JAKARTA — Otoritas Jasa Keuangan (OJK) meminta perbankan untuk terbuka mengenai komisi bancassurance yang mereka dapatkan. Langkah ini dipercaya akan menguntungkan nasabah.
Deputi Komisioner Pengawas Industri Keuangan Nonbank OJK Dumoly F Pardede mengatakan, OJK menginginkan adanya panduan mengenai biaya yang didapatkan perbankan dari penjualan asuransi. Bank memiliki tiga fungsi dari bancassurance, yakni sebagai agen, distributor, dan hybrid. “Kalau agen, kan sudah jelas ada komisinya. Dalam ketentuan penjualan produk di dalam polis ada dicantumkan mau agen perorangan atau mau agen bank,” ujar Dumoly, Selasa (10/6).

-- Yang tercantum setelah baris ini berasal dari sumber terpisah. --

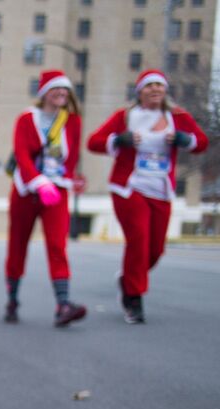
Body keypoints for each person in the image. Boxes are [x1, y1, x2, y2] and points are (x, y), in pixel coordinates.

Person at [87, 69, 209, 325]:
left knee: (155, 249)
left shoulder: (178, 117)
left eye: (159, 85)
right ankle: (133, 299)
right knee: (139, 241)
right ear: (139, 91)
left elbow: (201, 142)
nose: (155, 89)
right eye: (149, 85)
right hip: (129, 188)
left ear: (165, 90)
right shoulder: (125, 116)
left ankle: (127, 279)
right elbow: (93, 142)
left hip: (161, 189)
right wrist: (119, 140)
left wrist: (184, 139)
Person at [4, 70, 87, 327]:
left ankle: (63, 304)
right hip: (27, 191)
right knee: (18, 245)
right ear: (44, 92)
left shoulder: (73, 121)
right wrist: (38, 182)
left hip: (56, 192)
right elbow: (22, 155)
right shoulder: (27, 118)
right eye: (55, 88)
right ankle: (12, 299)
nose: (61, 93)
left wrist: (69, 179)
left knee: (57, 245)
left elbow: (71, 157)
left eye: (65, 89)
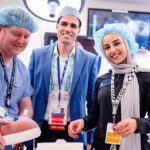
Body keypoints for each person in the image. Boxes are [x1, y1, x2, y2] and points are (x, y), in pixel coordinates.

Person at [68, 23, 150, 150]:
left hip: (136, 144)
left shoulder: (145, 77)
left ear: (127, 44)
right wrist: (83, 123)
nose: (112, 50)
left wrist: (137, 124)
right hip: (102, 145)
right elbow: (95, 117)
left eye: (117, 43)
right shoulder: (102, 80)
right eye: (106, 47)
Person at [26, 5, 97, 150]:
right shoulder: (37, 55)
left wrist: (90, 138)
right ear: (57, 26)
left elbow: (92, 102)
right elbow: (27, 96)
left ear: (78, 30)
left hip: (74, 128)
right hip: (41, 126)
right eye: (64, 24)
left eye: (73, 25)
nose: (68, 29)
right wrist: (23, 133)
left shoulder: (90, 60)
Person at [0, 6, 38, 150]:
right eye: (16, 34)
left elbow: (26, 105)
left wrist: (22, 125)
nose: (21, 41)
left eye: (26, 37)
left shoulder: (22, 69)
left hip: (12, 139)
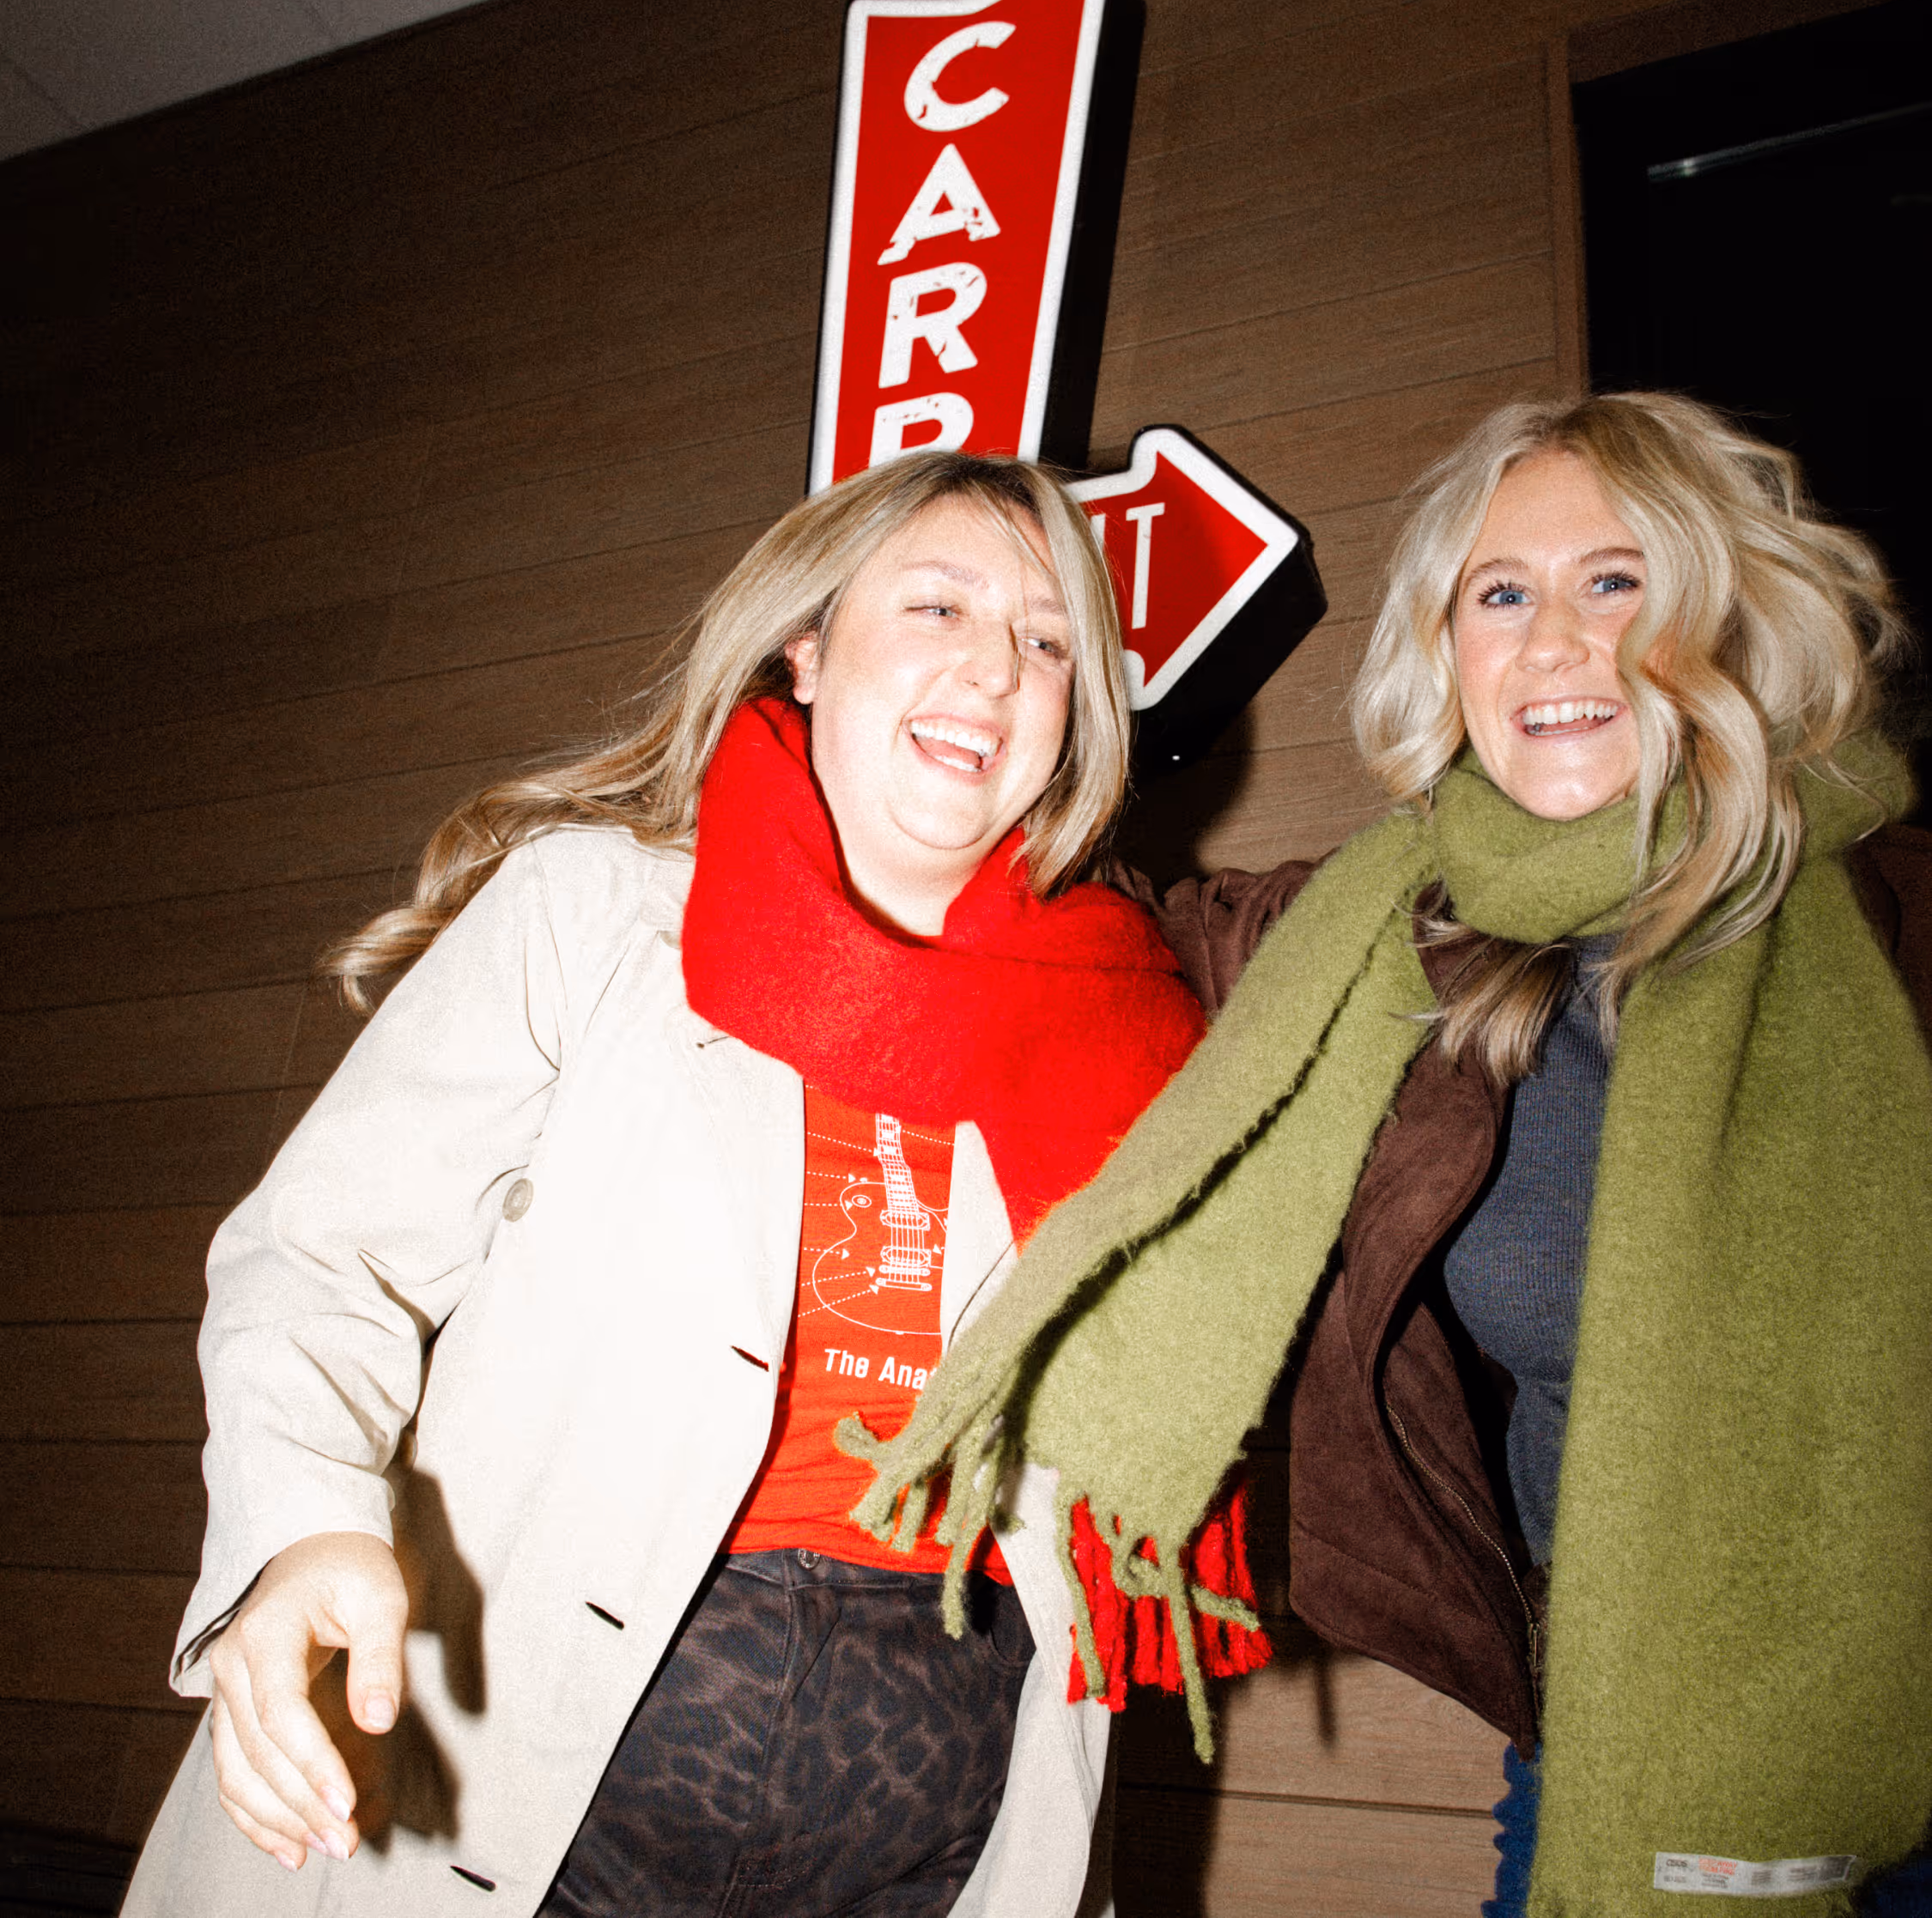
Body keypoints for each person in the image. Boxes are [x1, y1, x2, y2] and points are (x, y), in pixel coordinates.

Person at [854, 394, 1932, 1915]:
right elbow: (1074, 932)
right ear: (1447, 652)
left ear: (1726, 609)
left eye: (1613, 578)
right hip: (1609, 1739)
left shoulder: (1892, 922)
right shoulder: (1389, 937)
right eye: (1500, 595)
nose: (1554, 641)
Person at [120, 449, 1210, 1918]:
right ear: (806, 647)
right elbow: (323, 1256)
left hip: (931, 1813)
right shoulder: (593, 910)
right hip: (504, 1760)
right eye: (938, 606)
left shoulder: (1127, 1022)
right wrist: (303, 1525)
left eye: (1047, 640)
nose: (994, 668)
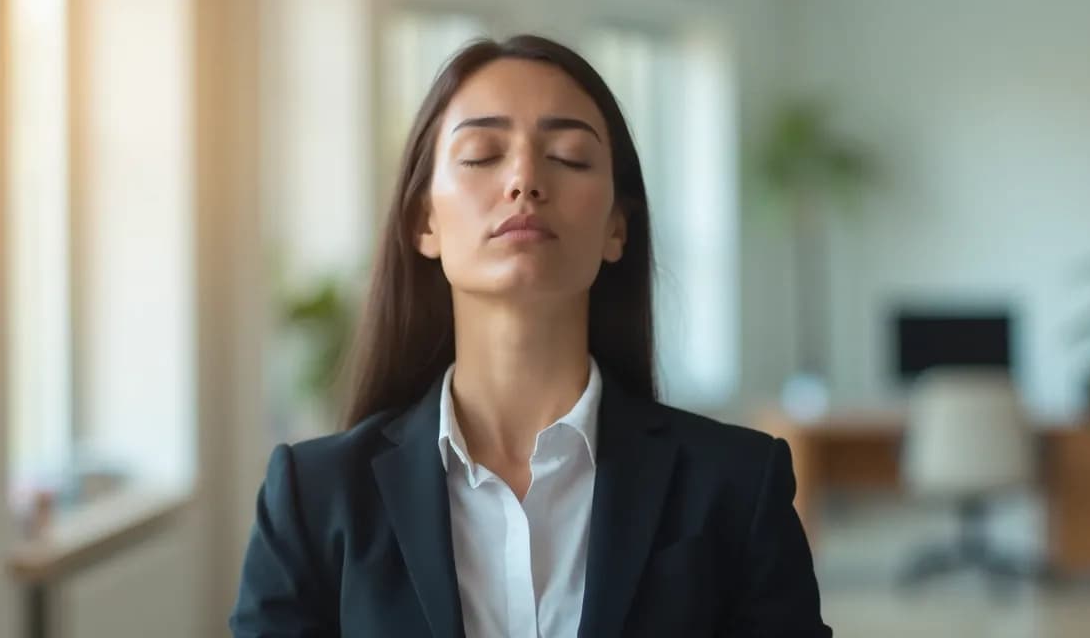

Bank sebagai distributor juga mengeluarkan biaya, seperti TI, sumber daya manusia, dan kantor cabang. Sedangkan sebagai hybrid, bank juga harus mengeluarkan biaya. Ia mengatakan, komisi yang harus dibuka kepada nasabah merupakan komisi bank sebagai agen. Hal tersebut masih didiskusikan dengan perbankan. Komisi itu nantinya harus dicantumkan dalam polis.
Dewan Komisioner OJK Bidang Perbankan Nelson Tampubolon mengatakan, langkah tersebut dianggap akan menguntungkan nasabah. “Transparansi supaya nasabah bisa melakukan pilihan dengan informasi yang lengkap,” katanya. Nasabah dapat membandingkan komisi yang didapat oleh satu bank dengan bank yang lainnya untuk mendapatkan harga yang paling murah.
Menurutnya, perbankan pun tidak akan keberatan jika informasi tersebut dibuka pada nasabah. Alasannya, keterbukaan komisi sama halnya dengan transparansi suku bunga dasar kredit (SBDK) yang sudah terlebih dahulu dilakukan. Keterbukaan komisi juga diharapkan dapat mendorong turunnya komisi yang didapat dan meningkatkan efisiensi bank.
Vice President Director Manulife Indonesia Nelly Husnayati mengatakan, pihak bank akan keberatan jika komisi tersebut harus dibuka kepada nasabah. Namun, menurutnya, jika hal tersebut menjadi peraturan, asuransi, bank, dan OJK harus berdiskusi bersama.
Ia mengatakan, komisi bank sebagai agen pemasar asuransi jiwa berbeda-beda. Ini tidak sama dengan agen pemasar asuransi umum yang relatif sama. “Takutnya nanti nasabah melihatnya, mereka dapat komisinya segini, berarti preminya mahal sekali. Padahal, tentu itu sudah dikemas sedemikian rupa,” ujarnya.
Selain itu, Asosiasi Asuransi Umum Indonesia (AAUI) mencatat premi bruto asuransi umum tumbuh 19,6 triliun pada kuartal I 2014. Wakil Ketua Bidang Statistik, Informasi, dan Analisa AAUI Dadang Sukresna mengatakan, premi bruto pada kuartal I mencapai Rp 12,7 triliun, naik dari periode yang sama pada tahun sebelumnya sebesar Rp 10,6 triliun.
Pertumbuhan terbesar pada kuartal I secara nominal dicapai oleh lini usaha asuransi harta benda. Lini usaha ini tumbuh 57,6 persen menjadi Rp 3,8 triliun. Kenaikan disebabkan oleh perpanjangan kontrak pada kuartal I dan akibat kenaikan harga setelah penetapan aturan premi.
Lini usaha kendaraan bermotor memiliki kontribusi terbesar kedua dengan nominal premi bruto mencapai Rp 3,4 triliun atau tumbuh 8,1 persen dari periode yang sama pada tahun sebelumnya. Pertumbuhan tertinggi secara persentase berasal dari lini usaha rangka pesawat yang tumbuh 106,8 persen menjadi Rp 143 miliar, disusul oleh lini usaha kredit yang tumbuh 91,7 persen menjadi Rp 814,2 miliar.
Lini usaha energi off shore dan energi darat terkoreksi paling besar. Kedua lini usaha tersebut masing-masing tumbuh minus 67,3 persen dan minus 41,8 persen menjadi Rp 41,8 miliar dan Rp 59,7 miliar.
Sedangkan, klaim bruto pada kuartal I tercatat sebesar Rp 4,5 triliun, tumbuh 12,9 persen.